The slightest knock or bump causes painful flare-ups that trigger the irreversible bone growth which locks her joints into place, and she cannot have any injections or biopsies as this too may cause unwanted bone to form.

Perversely, the condition makes it harder for her to avoid accidents as she finds it hard to steady herself on banisters when climbing the stairs and her locked arms affect her balance.  She can’t even out her hands to break her fall, a situation she describes as ‘scary’. But the debilitating condition has not hampered her hobbies or social life. A keen cook, she loves to shop and spend time with her friends.

‘My friends are brilliant, they do my hair for me sometimes and help me get my coat on and anything I can’t do really,’ she said.

Seanie uses barbecue tongs to apply make up and a comb with an extended handle to do her hair.

The teenager, who passed 10 GCSEs, including five A grades, told the Sunday People: ‘I just crack on with things to be honest. There is no other option.

‘It’s taken me the last five years to get to the point where I’m able to push it to the back of my mind and just carry on.’

The condition is particularly frustrating for Seanie because before she was diagnosed she was a keen sports fan, playing tag rugby and frequently visiting the gym.

Maria Granaghan, Seanie’s mother said: ‘Her friends are all great.

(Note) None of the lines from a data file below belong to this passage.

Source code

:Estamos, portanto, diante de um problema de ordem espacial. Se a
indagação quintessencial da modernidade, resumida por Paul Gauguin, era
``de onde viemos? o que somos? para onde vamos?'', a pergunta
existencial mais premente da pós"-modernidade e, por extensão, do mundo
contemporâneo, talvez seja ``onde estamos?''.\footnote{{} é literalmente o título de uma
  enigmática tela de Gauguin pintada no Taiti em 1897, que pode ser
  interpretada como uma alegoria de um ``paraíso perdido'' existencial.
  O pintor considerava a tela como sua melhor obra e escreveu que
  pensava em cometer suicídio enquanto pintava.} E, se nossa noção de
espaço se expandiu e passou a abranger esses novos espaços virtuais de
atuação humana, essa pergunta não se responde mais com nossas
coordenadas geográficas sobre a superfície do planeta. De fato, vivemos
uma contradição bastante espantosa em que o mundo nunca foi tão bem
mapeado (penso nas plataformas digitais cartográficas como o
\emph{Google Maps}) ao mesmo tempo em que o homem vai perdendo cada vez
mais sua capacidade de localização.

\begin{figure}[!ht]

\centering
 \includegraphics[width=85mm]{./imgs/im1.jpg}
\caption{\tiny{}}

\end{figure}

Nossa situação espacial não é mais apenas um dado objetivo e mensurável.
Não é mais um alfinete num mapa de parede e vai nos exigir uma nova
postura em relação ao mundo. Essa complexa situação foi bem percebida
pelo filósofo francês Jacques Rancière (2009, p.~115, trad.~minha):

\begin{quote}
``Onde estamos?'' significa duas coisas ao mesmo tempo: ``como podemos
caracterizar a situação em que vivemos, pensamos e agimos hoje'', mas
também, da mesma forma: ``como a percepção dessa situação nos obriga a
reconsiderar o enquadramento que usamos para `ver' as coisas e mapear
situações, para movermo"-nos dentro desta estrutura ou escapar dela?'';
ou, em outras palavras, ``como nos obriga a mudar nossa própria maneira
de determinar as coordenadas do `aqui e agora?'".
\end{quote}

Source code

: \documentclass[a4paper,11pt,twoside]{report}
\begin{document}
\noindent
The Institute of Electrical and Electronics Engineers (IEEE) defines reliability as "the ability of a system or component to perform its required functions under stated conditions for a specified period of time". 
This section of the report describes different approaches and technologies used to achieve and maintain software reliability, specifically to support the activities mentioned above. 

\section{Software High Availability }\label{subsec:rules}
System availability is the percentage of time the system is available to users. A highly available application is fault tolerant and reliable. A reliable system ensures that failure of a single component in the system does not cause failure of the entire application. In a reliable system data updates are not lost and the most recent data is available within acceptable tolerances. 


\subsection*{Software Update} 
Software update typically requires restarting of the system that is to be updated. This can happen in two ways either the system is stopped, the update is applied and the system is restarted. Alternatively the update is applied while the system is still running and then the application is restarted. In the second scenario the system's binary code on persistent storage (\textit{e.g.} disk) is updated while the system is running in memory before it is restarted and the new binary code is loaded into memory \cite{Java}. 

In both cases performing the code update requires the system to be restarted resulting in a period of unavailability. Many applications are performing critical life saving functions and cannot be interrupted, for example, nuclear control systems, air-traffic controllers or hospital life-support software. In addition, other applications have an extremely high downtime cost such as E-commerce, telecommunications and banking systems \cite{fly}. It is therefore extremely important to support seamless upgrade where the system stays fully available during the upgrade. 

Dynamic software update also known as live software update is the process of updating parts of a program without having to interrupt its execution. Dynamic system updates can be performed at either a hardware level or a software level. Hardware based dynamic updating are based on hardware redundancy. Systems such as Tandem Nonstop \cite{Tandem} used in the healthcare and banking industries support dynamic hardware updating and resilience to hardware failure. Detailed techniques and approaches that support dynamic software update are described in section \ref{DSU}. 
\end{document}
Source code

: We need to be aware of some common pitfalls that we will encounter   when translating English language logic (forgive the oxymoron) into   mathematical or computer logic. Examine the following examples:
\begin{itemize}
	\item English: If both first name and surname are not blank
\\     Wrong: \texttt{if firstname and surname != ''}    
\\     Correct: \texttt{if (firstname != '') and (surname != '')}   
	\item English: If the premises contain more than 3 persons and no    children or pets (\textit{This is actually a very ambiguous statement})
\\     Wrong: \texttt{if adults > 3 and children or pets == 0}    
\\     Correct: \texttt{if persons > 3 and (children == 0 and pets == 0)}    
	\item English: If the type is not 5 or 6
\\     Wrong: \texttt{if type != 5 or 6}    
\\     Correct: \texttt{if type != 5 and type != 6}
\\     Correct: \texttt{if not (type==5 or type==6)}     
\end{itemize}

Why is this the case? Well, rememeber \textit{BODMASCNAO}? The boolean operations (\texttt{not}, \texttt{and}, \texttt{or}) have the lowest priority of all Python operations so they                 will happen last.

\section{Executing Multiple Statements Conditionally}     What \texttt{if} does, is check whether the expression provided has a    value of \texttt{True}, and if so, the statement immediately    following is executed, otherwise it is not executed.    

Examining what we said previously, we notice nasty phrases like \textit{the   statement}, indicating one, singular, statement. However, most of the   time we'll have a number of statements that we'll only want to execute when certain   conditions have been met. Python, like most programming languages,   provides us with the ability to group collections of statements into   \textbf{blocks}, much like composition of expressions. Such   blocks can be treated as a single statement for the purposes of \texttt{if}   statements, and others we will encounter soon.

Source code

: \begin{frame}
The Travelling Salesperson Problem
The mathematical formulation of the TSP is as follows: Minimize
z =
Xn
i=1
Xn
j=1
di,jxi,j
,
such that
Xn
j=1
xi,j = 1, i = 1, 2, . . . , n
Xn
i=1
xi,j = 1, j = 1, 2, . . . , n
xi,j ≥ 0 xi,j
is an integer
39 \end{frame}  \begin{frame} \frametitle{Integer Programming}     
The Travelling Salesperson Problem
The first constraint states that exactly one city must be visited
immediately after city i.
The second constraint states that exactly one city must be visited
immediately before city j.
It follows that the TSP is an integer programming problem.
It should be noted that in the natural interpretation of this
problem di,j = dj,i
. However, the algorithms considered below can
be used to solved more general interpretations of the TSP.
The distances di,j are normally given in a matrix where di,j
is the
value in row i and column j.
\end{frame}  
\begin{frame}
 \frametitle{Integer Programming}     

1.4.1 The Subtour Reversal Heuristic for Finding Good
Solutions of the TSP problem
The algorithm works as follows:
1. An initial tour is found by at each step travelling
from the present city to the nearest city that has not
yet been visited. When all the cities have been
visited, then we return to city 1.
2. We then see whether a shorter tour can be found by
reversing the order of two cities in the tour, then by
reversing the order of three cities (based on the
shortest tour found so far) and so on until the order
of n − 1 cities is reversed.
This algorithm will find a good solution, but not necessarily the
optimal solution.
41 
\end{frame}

They all look out for each other and just get on with being girls and enjoying themselves.’

Seanie was diagnosed with FOP in 2008 after she was admitted to hospital following a minor trampoline accident.

‘She had fallen on her back and it had caused a sore lump to form,’ said Miss Granaghan. ‘It was huge, hard red and hot to the touch, so I took her to the hospital to get it checked out.’

Unfamiliar with the symptoms, doctors at St Mary’s Hospital told her not to worry, and sent her home - but when the lump didn’t clear and Seanie began complaining of severe pain, her mother rushed her to the Chelsea and Westminster Hospital.